The smaller man carried a heavy suitcase, a used knockoff of a Vuitton that had been purchased that morning in a pawnshop. The two-suiter was full of Goliath-size apparel just purchased at Mr. Hy's Big, Tall, and Stout Shop there in the Crown Plaza shopping complex. The sign read, MR. HY'S HAS SOMETHING OF EVERY SIZE! In truth, the shop had been able to fit Chaingang with shirts, slacks—to be hemmed to a basketball player's inseam length—socks, a tie, an ascot for God's sake—two sweaters and a blazer. They'd had to say no to the 15EEEEE footwear, so he would have to make do with his burnished oxfords and the combat boots which he routinely wore.
The moment he was alone in the room behind a closed door, he began peeling off his clothes until he was nude, and then surveyed the wreckage of his personal treasury. The center of the huge flash roll of hundreds that he carried was, of course, blank paper.

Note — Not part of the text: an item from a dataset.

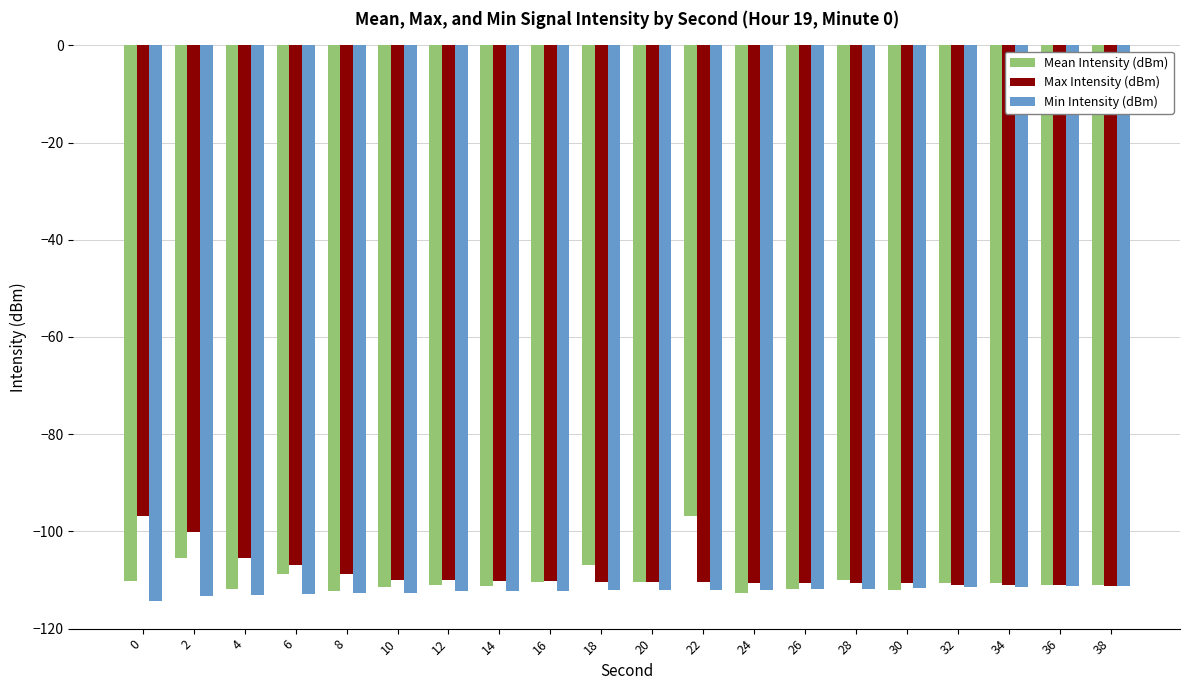

What is the sum of the Max Intensity (dBm) values at 36 and 12?

-221.2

He'd spent the night in a fleabag motel over on the Kansas side, and bright and early had been up looking at the storefront and industrial rentals. A deposit had gone on a second-floor cubicle of office space recently vacated by a fly-by-night ad agency. A tattoo parlor had tried to make a go of it downstairs, but had gone in the toilet subsequent to the AIDS epidemic. It was a shade more than he wanted to spend but it was isolated and—as a plus—it had a small bathroom with a sink.
The Southwestern Bell folks would be getting a healthy deposit, too, since the "Norville Galleries," which would be occupying the office space, hadn't had previous phone service. A quickie printer was doing some signage and letterhead stuff, and within the next forty-eight hours or so the company would be open for business.
"What kind of business is this?" the landlord wanted to know, as he counted the money for the closet-size office on East Minnesota Avenue.
"I'm in the mail-order game," the big man informed him, giving him a moment of terrible anguish as he came down hard on the poor fellow's foot. "Oh, my Lord. I'm sorry!" He was most apologetic. He had kind of "lost his balance" and something like five hundred pounds of meat had come to rest on the landlord's bunions. The guy had wanted to ask about this mail-order business the new tenant was going to be doing, but by then all he wanted to do was put some distance between himself and the behemoth whose money he'd just accepted. The name of his reference had been one Giles Cunningham, of York Sprinklers, Inc. The landlord might or might not realize that he'd given the address of the Hyatt Regency Hotel.
Everything was going according to schedule, Chaingang thought, surveying his vast nakedness in the mirror. He cranked the air conditioning down another notch and picked up the telephone, summoning the front desk.
"Yes, this is Mr. Cunningham. I'm going to be getting a couple of telephone calls this evening—perhaps—and tomorrow, which will be for a business I own here in town called the Norville Galleries. If I should get any calls for the Norville Galleries, that's me." He made sure they noted his room number. "Kindly pass this along to the other operators, would you? It's very important. I appreciate it. Thanks!" He waited a few minutes and called back and spelled N-o-r-v-i-l-l-e for the person on the switchboard, drumming the name into their head by repetition. When he went out later he would call for himself using another voice, and they'd ring an empty room.
He decided that the haircut was next. He put on a change of clothes and took the elevator back downstairs. The newspaper ad was set to hit in the next morning's Kansas City Star classifieds. One or two more details to attend to and the Norville Galleries would be well on its way. Another entrepreneurial success story: the American Mercantile Dream in full bloom.